***** DATA SECTION

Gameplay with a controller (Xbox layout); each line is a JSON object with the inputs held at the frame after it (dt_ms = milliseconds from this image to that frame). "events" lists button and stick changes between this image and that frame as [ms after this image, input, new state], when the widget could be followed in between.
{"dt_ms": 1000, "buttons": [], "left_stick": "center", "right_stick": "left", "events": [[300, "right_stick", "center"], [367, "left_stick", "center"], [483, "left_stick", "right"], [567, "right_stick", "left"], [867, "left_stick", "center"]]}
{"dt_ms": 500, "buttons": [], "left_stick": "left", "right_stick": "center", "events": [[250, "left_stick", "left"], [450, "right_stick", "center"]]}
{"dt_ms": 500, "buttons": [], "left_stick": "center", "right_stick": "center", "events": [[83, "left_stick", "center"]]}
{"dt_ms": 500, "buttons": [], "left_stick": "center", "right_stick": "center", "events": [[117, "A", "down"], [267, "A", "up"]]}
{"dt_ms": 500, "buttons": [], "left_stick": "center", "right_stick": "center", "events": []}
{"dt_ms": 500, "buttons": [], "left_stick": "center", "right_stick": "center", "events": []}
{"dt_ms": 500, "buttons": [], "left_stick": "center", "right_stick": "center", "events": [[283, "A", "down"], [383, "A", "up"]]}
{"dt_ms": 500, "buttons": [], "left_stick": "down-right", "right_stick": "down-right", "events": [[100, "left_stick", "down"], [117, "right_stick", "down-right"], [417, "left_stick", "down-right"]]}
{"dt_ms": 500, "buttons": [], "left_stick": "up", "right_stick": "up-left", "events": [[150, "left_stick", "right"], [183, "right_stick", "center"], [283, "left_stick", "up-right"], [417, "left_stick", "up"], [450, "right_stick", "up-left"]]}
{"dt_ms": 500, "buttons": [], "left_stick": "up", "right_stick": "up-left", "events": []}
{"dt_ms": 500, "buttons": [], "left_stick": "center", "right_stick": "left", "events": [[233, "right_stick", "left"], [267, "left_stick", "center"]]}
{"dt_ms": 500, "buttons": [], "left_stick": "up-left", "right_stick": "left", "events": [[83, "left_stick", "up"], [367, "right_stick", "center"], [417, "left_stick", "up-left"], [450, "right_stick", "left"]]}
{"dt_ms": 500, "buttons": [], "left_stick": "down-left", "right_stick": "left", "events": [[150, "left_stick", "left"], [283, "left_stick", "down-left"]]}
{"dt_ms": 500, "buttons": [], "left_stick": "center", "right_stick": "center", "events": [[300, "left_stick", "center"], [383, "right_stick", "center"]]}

**********

Nothing in the records should change when you repeat them all.

ANSWER TO THIS EXERCISE:
Gameplay with a controller (Xbox layout); each line is a JSON object with the inputs held at the frame after it (dt_ms = milliseconds from this image to that frame). "events" lists button and stick changes between this image and that frame as [ms after this image, input, new state], when the widget could be followed in between.
{"dt_ms": 1000, "buttons": [], "left_stick": "center", "right_stick": "left", "events": [[300, "right_stick", "center"], [367, "left_stick", "center"], [483, "left_stick", "right"], [567, "right_stick", "left"], [867, "left_stick", "center"]]}
{"dt_ms": 500, "buttons": [], "left_stick": "left", "right_stick": "center", "events": [[250, "left_stick", "left"], [450, "right_stick", "center"]]}
{"dt_ms": 500, "buttons": [], "left_stick": "center", "right_stick": "center", "events": [[83, "left_stick", "center"]]}
{"dt_ms": 500, "buttons": [], "left_stick": "center", "right_stick": "center", "events": [[117, "A", "down"], [267, "A", "up"]]}
{"dt_ms": 500, "buttons": [], "left_stick": "center", "right_stick": "center", "events": []}
{"dt_ms": 500, "buttons": [], "left_stick": "center", "right_stick": "center", "events": []}
{"dt_ms": 500, "buttons": [], "left_stick": "center", "right_stick": "center", "events": [[283, "A", "down"], [383, "A", "up"]]}
{"dt_ms": 500, "buttons": [], "left_stick": "down-right", "right_stick": "down-right", "events": [[100, "left_stick", "down"], [117, "right_stick", "down-right"], [417, "left_stick", "down-right"]]}
{"dt_ms": 500, "buttons": [], "left_stick": "up", "right_stick": "up-left", "events": [[150, "left_stick", "right"], [183, "right_stick", "center"], [283, "left_stick", "up-right"], [417, "left_stick", "up"], [450, "right_stick", "up-left"]]}
{"dt_ms": 500, "buttons": [], "left_stick": "up", "right_stick": "up-left", "events": []}
{"dt_ms": 500, "buttons": [], "left_stick": "center", "right_stick": "left", "events": [[233, "right_stick", "left"], [267, "left_stick", "center"]]}
{"dt_ms": 500, "buttons": [], "left_stick": "up-left", "right_stick": "left", "events": [[83, "left_stick", "up"], [367, "right_stick", "center"], [417, "left_stick", "up-left"], [450, "right_stick", "left"]]}
{"dt_ms": 500, "buttons": [], "left_stick": "down-left", "right_stick": "left", "events": [[150, "left_stick", "left"], [283, "left_stick", "down-left"]]}
{"dt_ms": 500, "buttons": [], "left_stick": "center", "right_stick": "center", "events": [[300, "left_stick", "center"], [383, "right_stick", "center"]]}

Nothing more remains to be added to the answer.